= Elena Freda =

Italian mathematician and mathematical physicist

Elena Freda (25 March 1890 – 25 November 1978) was an Italian mathematician and mathematical physicist known for her collaboration with Vito Volterra on mathematical analysis and its applications to electromagnetism and biomathematics.

==Life==
Freda was born on 25 March 1890. She studied projective geometry with Guido Castelnuovo at the Sapienza University of Rome, graduating in 1912, but then shifted her interests to mathematical physics, working with Orso Mario Corbino and earning a second degree in physics from Sapienza University in 1915. Her earliest documented connection to Vito Volterra is also from 1915, in the form of a letter from Freda to Volterra with the date 23 September 1915, describing her work.

Italy entered World War I in 1915, on the side of the Allied Powers. This was something that Volterra had strongly advocated, and he enlisted for the war effort, bringing with him students including Freda to assist him in ballistics calculations. A letter from her to Volterra from 1915 discusses the difficulties of spending days on calculations on "millimetered paper".

After the war, Freda earned a habilitation (libera docenza) in physics in 1918, and was appointed as a docent in mathematical physics at Sapienza University in 1919; her habilitation was confirmed in 1929. She taught courses in mathematical physics and rational mechanics at the University of Messina in 1923–1924, but then, with uncertain continued career prospects in Messina, returned to Rome. She taught there for the rest of her career until retiring from teaching in 1959, under the mandatory retirement rules then in place.
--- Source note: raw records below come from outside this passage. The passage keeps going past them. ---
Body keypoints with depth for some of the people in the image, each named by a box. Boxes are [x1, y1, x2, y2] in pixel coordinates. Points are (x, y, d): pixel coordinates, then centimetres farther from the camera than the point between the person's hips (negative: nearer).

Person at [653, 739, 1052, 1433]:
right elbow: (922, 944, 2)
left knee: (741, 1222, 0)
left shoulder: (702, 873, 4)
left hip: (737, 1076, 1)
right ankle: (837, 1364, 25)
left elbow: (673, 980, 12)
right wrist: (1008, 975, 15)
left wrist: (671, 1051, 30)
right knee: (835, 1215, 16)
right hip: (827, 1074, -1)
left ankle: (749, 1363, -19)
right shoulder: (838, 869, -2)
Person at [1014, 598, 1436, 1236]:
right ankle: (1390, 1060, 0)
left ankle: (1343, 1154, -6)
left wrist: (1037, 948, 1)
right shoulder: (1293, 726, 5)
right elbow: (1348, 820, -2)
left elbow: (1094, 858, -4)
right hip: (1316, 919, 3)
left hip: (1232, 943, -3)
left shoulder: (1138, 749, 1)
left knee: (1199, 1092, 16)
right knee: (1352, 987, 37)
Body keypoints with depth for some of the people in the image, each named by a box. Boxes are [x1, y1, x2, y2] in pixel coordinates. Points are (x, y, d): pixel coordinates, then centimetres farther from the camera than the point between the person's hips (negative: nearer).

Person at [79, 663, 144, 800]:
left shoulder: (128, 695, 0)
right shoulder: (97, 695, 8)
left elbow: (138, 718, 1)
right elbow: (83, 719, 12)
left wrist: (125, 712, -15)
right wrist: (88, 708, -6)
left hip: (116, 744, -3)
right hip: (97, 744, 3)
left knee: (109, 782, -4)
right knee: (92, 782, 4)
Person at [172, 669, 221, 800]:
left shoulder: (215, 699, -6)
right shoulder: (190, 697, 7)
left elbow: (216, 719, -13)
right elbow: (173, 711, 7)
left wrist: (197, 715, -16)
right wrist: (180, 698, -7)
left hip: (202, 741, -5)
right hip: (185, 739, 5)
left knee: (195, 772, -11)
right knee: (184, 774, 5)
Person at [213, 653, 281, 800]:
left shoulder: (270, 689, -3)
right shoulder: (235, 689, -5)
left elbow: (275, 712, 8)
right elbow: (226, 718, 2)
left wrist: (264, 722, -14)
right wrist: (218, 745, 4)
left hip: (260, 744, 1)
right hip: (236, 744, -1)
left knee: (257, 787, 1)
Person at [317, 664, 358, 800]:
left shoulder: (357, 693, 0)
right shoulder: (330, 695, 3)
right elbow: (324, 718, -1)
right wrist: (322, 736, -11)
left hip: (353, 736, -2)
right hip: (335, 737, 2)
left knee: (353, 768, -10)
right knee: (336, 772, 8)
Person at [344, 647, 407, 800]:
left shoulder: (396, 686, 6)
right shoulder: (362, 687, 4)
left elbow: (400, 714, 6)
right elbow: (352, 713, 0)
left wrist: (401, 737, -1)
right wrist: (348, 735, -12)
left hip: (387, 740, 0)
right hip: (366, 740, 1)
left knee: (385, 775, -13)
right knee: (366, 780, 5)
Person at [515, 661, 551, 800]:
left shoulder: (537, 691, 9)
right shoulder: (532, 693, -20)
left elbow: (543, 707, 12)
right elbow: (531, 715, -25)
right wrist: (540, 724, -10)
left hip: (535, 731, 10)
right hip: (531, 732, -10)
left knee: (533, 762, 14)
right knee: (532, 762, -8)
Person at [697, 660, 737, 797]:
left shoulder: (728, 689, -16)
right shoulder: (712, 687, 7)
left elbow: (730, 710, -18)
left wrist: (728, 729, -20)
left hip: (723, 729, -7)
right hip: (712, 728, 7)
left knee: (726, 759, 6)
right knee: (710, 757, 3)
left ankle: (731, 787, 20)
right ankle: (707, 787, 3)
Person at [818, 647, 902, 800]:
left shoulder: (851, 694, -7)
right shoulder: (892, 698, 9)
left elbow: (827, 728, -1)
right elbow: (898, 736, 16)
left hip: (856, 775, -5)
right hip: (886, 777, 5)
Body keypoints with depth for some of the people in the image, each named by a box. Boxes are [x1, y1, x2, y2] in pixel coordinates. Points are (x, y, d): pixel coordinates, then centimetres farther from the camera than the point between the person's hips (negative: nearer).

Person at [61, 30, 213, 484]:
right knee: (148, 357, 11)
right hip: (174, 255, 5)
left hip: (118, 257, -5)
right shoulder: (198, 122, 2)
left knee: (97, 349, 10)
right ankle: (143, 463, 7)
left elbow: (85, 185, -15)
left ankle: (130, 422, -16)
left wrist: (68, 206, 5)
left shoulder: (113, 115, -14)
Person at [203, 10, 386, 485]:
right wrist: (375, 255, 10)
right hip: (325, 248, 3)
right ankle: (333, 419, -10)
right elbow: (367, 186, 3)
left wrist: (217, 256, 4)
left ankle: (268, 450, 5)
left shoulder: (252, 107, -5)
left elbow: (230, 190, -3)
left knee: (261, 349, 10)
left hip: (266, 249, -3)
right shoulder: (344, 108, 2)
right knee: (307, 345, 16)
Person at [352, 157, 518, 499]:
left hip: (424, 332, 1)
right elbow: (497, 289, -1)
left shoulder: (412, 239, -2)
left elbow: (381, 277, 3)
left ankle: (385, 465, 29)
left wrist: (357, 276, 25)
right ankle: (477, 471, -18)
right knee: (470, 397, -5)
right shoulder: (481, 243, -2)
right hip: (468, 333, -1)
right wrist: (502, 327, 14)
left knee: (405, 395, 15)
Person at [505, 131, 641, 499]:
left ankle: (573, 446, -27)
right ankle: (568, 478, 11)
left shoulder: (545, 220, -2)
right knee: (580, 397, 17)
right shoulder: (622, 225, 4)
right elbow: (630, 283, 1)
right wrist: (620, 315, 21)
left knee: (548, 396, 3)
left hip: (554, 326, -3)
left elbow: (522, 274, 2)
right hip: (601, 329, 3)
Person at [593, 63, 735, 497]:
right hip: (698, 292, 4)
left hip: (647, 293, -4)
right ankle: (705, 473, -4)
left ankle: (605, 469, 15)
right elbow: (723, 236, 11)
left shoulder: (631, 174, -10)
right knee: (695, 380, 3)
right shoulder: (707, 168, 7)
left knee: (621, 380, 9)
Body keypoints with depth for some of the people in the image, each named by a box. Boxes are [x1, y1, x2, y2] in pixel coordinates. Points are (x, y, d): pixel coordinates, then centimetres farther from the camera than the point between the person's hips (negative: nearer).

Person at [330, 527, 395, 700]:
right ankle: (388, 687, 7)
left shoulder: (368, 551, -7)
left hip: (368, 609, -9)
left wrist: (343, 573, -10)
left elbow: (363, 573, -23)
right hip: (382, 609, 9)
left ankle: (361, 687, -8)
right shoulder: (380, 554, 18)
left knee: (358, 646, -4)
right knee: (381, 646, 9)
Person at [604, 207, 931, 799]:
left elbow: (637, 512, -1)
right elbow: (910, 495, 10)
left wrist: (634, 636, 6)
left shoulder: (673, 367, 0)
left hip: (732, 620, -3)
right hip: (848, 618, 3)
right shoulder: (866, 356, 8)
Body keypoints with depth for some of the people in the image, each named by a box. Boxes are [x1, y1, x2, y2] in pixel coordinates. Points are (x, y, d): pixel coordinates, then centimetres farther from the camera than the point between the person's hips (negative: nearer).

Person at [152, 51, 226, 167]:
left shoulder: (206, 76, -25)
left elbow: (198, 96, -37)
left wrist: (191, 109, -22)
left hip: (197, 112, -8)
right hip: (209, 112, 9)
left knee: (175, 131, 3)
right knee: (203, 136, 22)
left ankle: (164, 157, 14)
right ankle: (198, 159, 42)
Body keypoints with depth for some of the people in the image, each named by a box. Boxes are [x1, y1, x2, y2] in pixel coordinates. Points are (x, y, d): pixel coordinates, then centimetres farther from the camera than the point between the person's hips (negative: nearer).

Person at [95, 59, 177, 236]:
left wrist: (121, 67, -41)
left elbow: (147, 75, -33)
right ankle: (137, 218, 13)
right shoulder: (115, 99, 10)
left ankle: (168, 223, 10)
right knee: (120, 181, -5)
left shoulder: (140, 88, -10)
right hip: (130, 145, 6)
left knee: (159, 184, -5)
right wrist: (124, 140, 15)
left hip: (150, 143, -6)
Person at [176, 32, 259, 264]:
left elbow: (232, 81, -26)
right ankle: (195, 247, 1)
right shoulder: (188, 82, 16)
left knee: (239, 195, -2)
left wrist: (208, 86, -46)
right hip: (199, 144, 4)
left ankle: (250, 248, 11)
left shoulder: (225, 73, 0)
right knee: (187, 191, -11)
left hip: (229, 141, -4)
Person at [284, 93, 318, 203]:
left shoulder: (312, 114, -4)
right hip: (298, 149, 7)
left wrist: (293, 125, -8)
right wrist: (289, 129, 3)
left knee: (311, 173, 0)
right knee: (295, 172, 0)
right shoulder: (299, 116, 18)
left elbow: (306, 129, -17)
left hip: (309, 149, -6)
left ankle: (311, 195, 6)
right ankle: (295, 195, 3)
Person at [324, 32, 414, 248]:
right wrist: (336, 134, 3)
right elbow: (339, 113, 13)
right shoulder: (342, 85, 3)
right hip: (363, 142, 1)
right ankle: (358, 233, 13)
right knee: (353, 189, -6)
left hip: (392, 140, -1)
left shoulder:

She died on 25 November 1978 in Rome.

==Research==
Freda's initial publications were in projective geometry, but by 1915 her interests had already begun shifting to mathematical analysis and mathematical physics, with one publication on Euler's homogeneous function theorem and another applying mathematical analysis to study Corbino's experimental work in electromagnetics. She continued publishing works on the analysis of electromagnetics into the 1920s. Her early work in analysis was already inspired by Volterra, who presented one of her results to the Accademia dei Lincei in 1916, and a 1921 paper was coauthored with Volterra. She also collaborated in this period with Nella Mortara, another female Italian physicist.

Her work in mathematical biology, again inspired by Volterra and his work in population dynamics, began in 1927 and in 1931 she published a review of Volterra's work in this area. Her work through the 1930s returned to more purely mathematical studies in analysis. This period includes what has been described as her "greatest work", Méthode des caractéristiques pour intégration des équations aux dérivées partielles linéaires hyperboliques, a 1937 publication in French (under the name Hélène Freda) on the solution of second-order hyperbolic partial differential equations, based on a course of study she gave beginning in 1931, with a preface by Volterra.